Jackie—with Juan—in a tunnel new to me—said You want to take the last two on this roll, we’ll run it through now, learn by doing, O.K., George? And we did more than Jackie bargained for. And Juan especially. We passed a guy sweeping and we passed a plumber they knew who was going in the opposite direction, who raised his eyebrows, that was all, it was a long walk, like the prison is really the bigness of this space and you never get to see it. I let them tell me how to turn the shutter speed and roll the barrel. Then I did it my way.

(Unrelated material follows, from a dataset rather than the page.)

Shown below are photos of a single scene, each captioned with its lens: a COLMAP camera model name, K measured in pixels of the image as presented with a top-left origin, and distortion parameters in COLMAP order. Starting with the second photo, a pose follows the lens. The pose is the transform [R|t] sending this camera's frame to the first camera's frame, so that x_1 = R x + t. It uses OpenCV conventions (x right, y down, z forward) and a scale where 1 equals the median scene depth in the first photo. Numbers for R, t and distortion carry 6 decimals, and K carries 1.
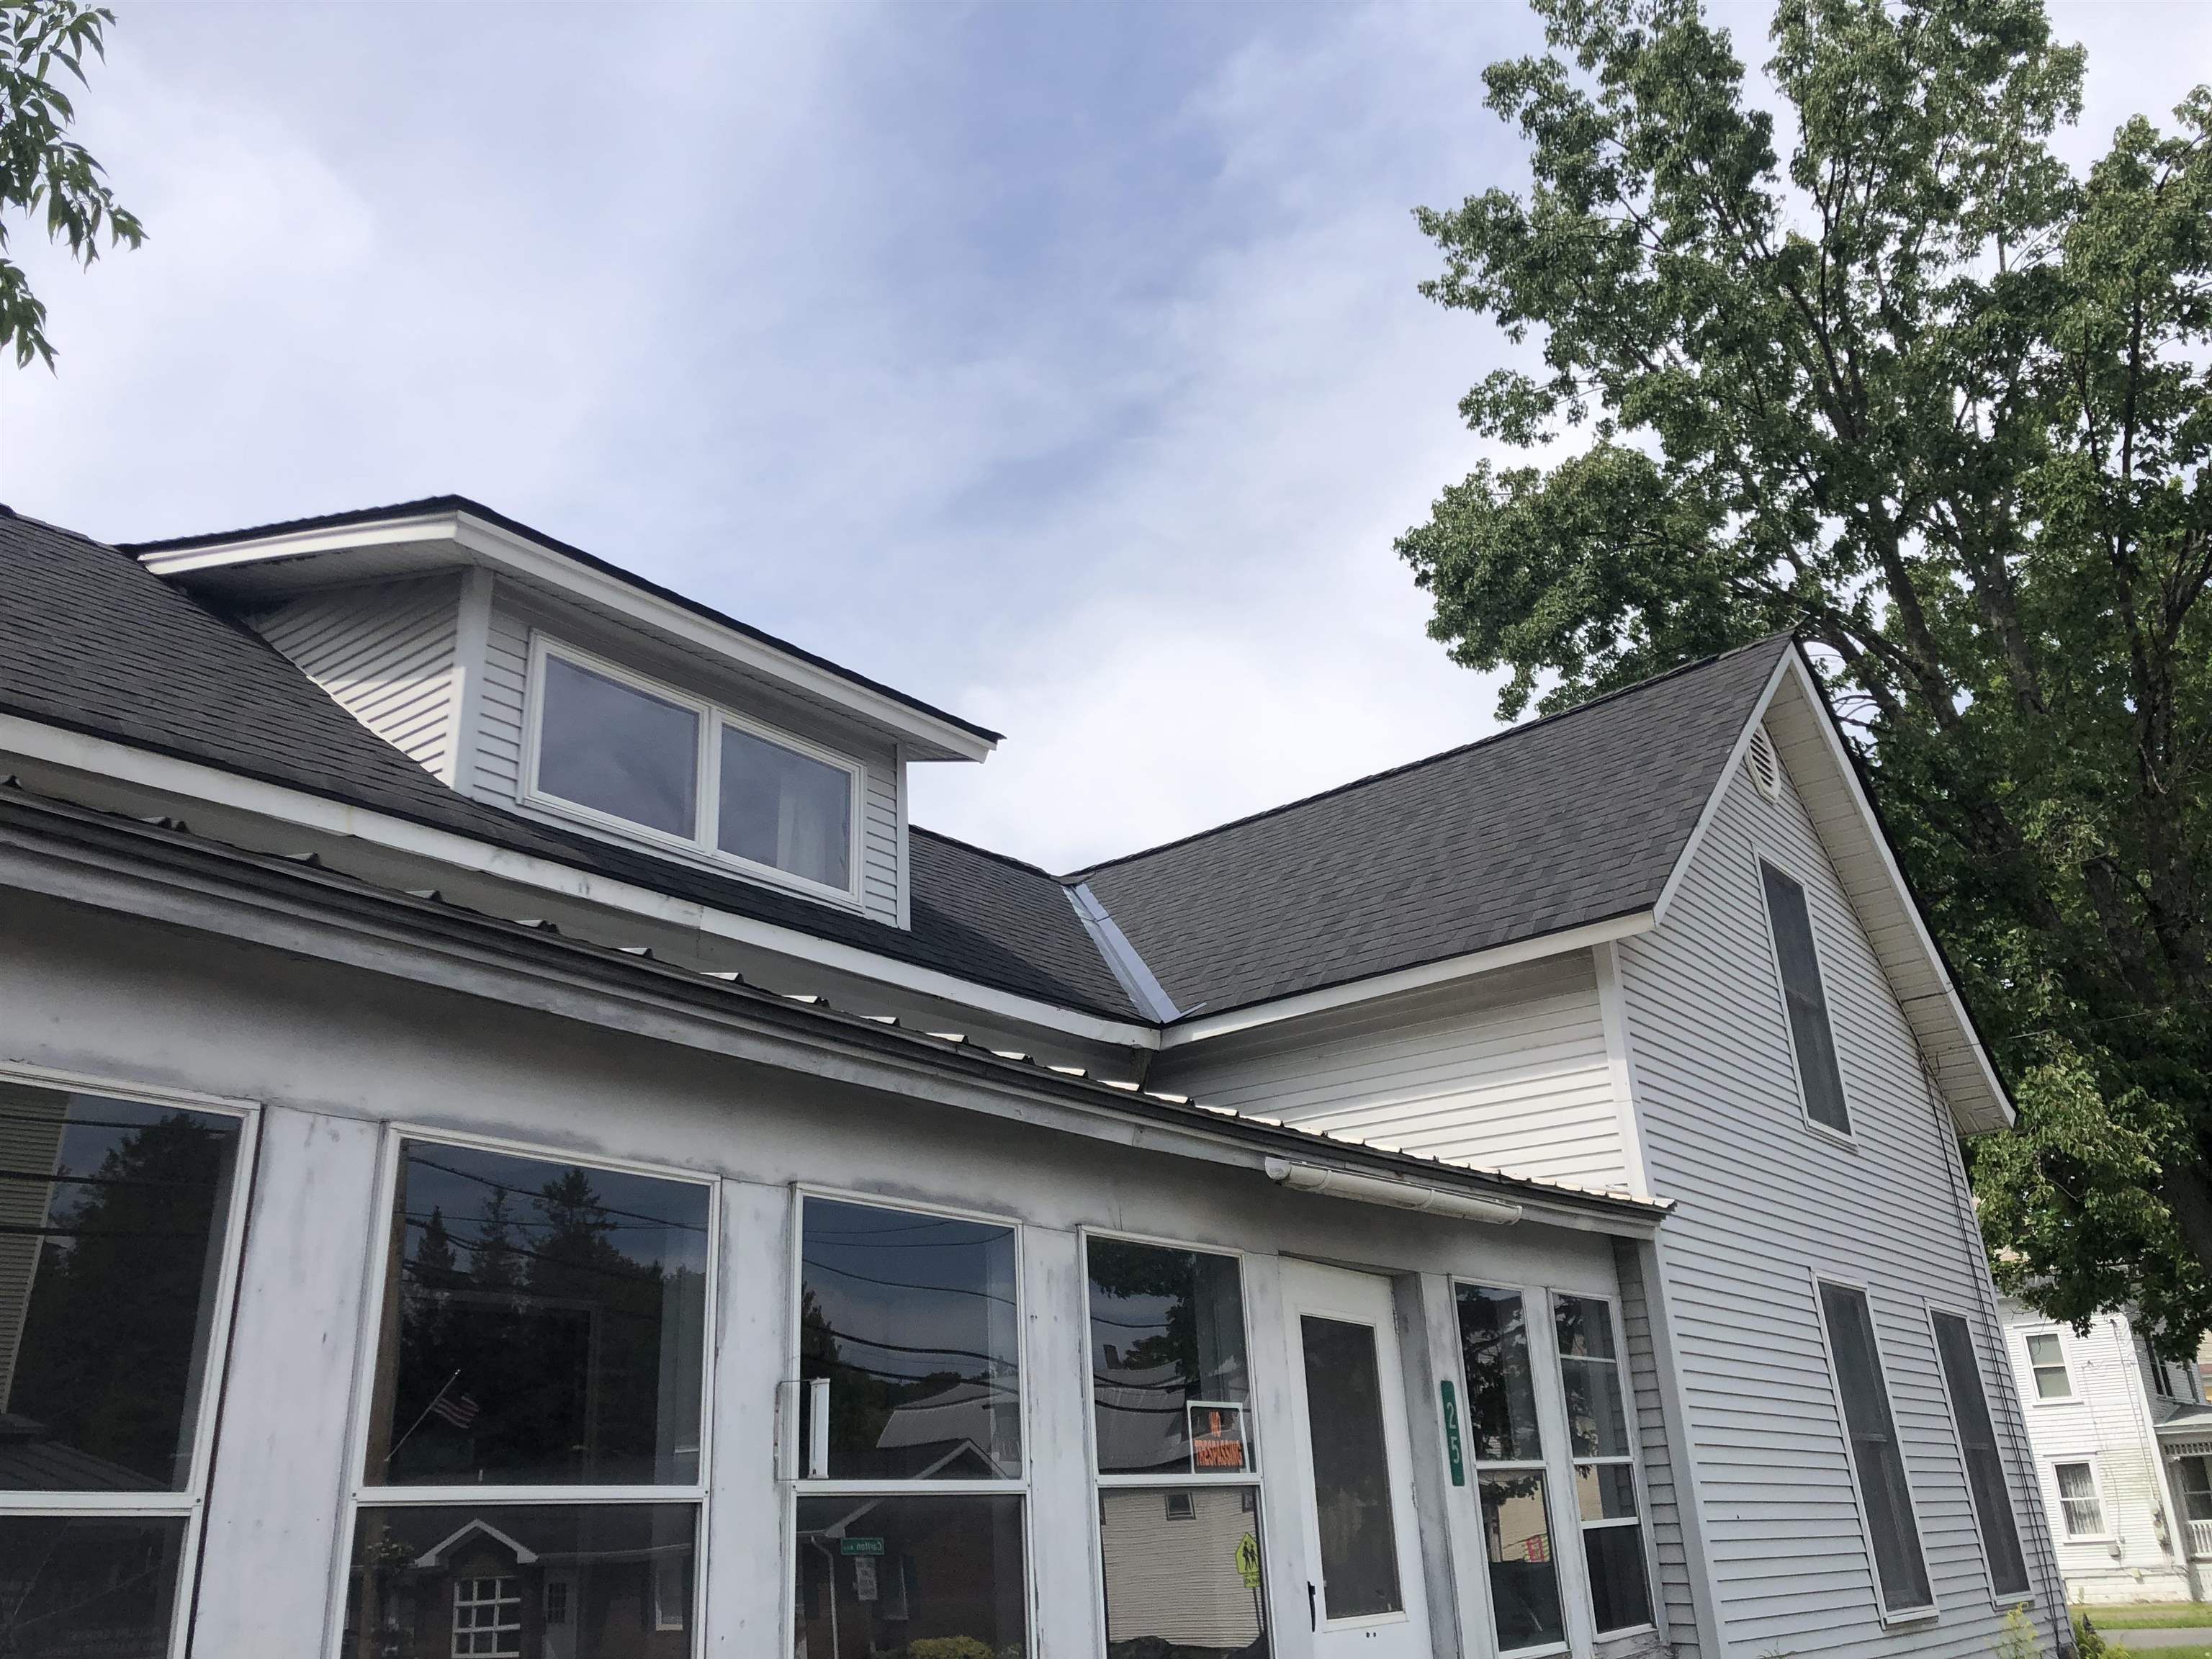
lens RADIAL K [[1801.3, 0, 1106.0], [0, 1801.3, 829.5], [0, 0, 1]] dist [0.045387, -0.050103]
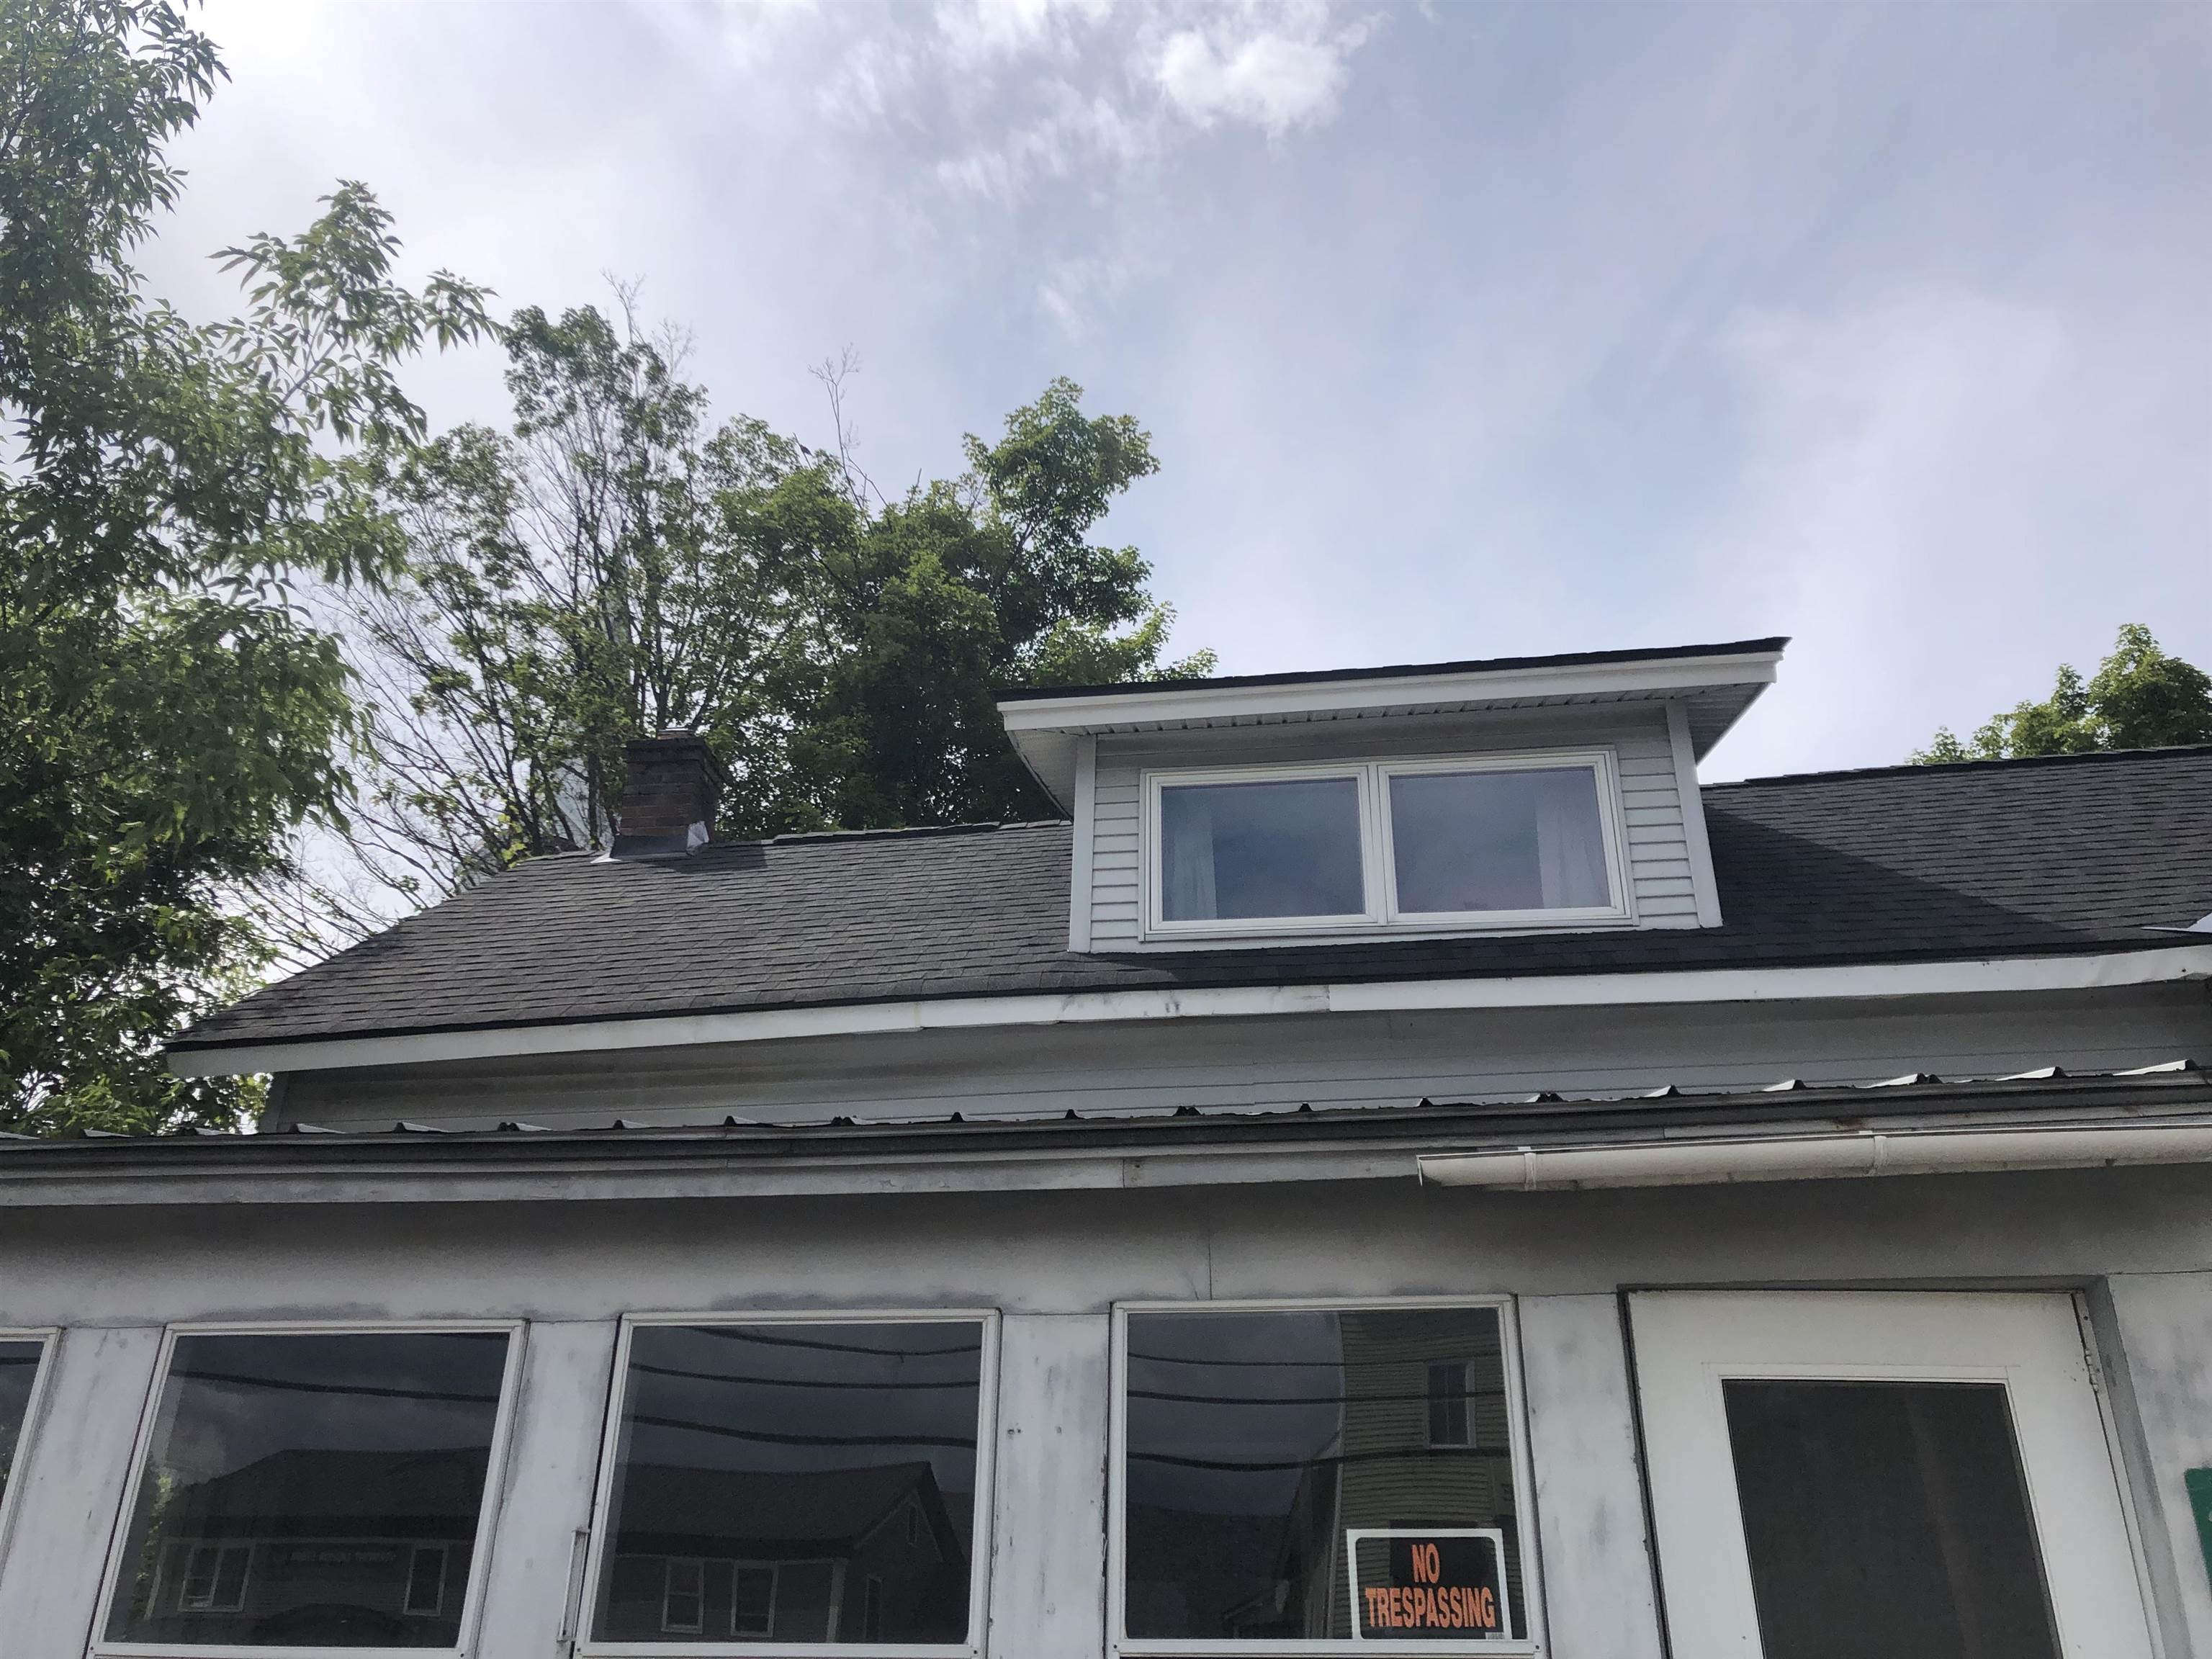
lens RADIAL K [[1801.3, 0, 1106.0], [0, 1801.3, 829.5], [0, 0, 1]] dist [0.045387, -0.050103]
pose [[0.518994, -0.342974, -0.782952, 0.578028], [0.281226, 0.933490, -0.222502, 0.178410], [0.807191, -0.104710, 0.580929, 0.507091]]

I focused and took the long corridor plus half of Juan’s head up close while Jackie said, You can’t get both, you got to find the optimum, I saw what he meant, and a guard called out down the tunnel behind me, "Where ya going?" and "Better get there," and without taking my eye from the viewer (an expensive camera) I drew back the lever advancing the roll, turned blindly and took a picture of the guard who didn’t like it any better than Jackie who said, "You belong to the shotgun school," but the point of my instruction was to come, Jim.

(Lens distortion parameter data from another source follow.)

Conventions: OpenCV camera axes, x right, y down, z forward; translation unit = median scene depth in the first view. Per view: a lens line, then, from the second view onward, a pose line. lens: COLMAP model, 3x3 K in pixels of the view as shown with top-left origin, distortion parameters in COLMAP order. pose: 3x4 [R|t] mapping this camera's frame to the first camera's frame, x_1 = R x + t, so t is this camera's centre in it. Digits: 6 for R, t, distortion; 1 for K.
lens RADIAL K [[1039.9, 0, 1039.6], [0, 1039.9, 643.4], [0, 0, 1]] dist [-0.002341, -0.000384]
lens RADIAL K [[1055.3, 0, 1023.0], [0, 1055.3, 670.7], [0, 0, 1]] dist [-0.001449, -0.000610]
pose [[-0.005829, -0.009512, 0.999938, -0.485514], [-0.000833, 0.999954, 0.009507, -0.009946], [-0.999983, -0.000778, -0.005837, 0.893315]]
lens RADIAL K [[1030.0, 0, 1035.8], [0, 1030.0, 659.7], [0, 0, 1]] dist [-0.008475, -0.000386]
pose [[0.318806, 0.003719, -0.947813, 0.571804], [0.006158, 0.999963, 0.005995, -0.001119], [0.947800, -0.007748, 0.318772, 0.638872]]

In the darkroom, an eye on the second hand, an eye on the long strip in the tray-bath filled with what came from a bottle in a box called "Darkroom Graduate." For Juan the one-and-a-half-dozen frames time if not trouble obtained from taxpayers’ surplus income on which we here subsist though monks in their establishment have got it over us they can make a little wine downstairs and move it on the open market, yet if we grew the grapes our correctional wine might command as good a price as the inmate-therapists I have projected in Foleynomics who would work with outside patients by mail like the chess instructors also projected. One-and-a-half-dozen frames taken to be displayed to loved ones and all who care to look and those who read the paper where two or three shots will appear as a record of work made possible by conspicuous leisure, though not equal to the red-rimmed eyes that have viewed those tables of minimum subsistence wage equaling rate of exploitative surplus at one in the morning yet understood more than these, that in the last century a government could decree in the interests of employers that childhood ends at age ten or at the outside eleven—red-rimmed studies which prepare Juan he says for the struggle (though What about the parole board? I don’t say)—studies possessing a fair visibility here Inside while Outside the fourteen, fifteen grand earned and laid away to keep each profile here low if not void is funny money, Jim, I was able years later to explain it to Juan and in return—because effort is returned in this place, guys give and share, you’d be surprised, don’t underestimate us, guys who don’t belong here and guys who maybe do—Juan in return pictured for me his son, and his son’s cousin, Juan’s nephew, helping Juan’s little brother-in-law Manny get a new TV in a shopping cart up a hill from Broadway to Amsterdam at seven o’clock of a cold Saturday evening, I could see how Juan felt, he didn’t explain it, Juan’s kid holding the TV and pushing from behind, windbreaker, wool-lined leather gloves, baseball cap, sneakers with the laces
tied).

Which is just filling you in with a little future because Juan and me and Jackie didn’t seem to have a great deal of future on that afternoon three days after the rain vision and here we are in a place they promise you if you fuck up and Jackie is giving an hour of socially necessary labor to the collective phenomenon as the poem says whose author you know, a phenomenon which is, as he says, the human spirit, and but a few minutes of darkroom time had elapsed under the red bulb when—too warm in there—to the amazement of Juan, whose pictures all but two they were, and of Jackie with that broad, pale, about-to-smile face whose pupil I was and who with Juan’s permission let me agitate the film in its bath, agitating the film along the many-tracked continuum of day-night raised the dripping strip, skipped the rinse, and slid it into a waiting pan of hypo and before Jackie and Juan could stop the act which stopped the developing process—or express their surprise at what the haunted fingers had done—the growth of Juan’s negatives had been suspended and that was that.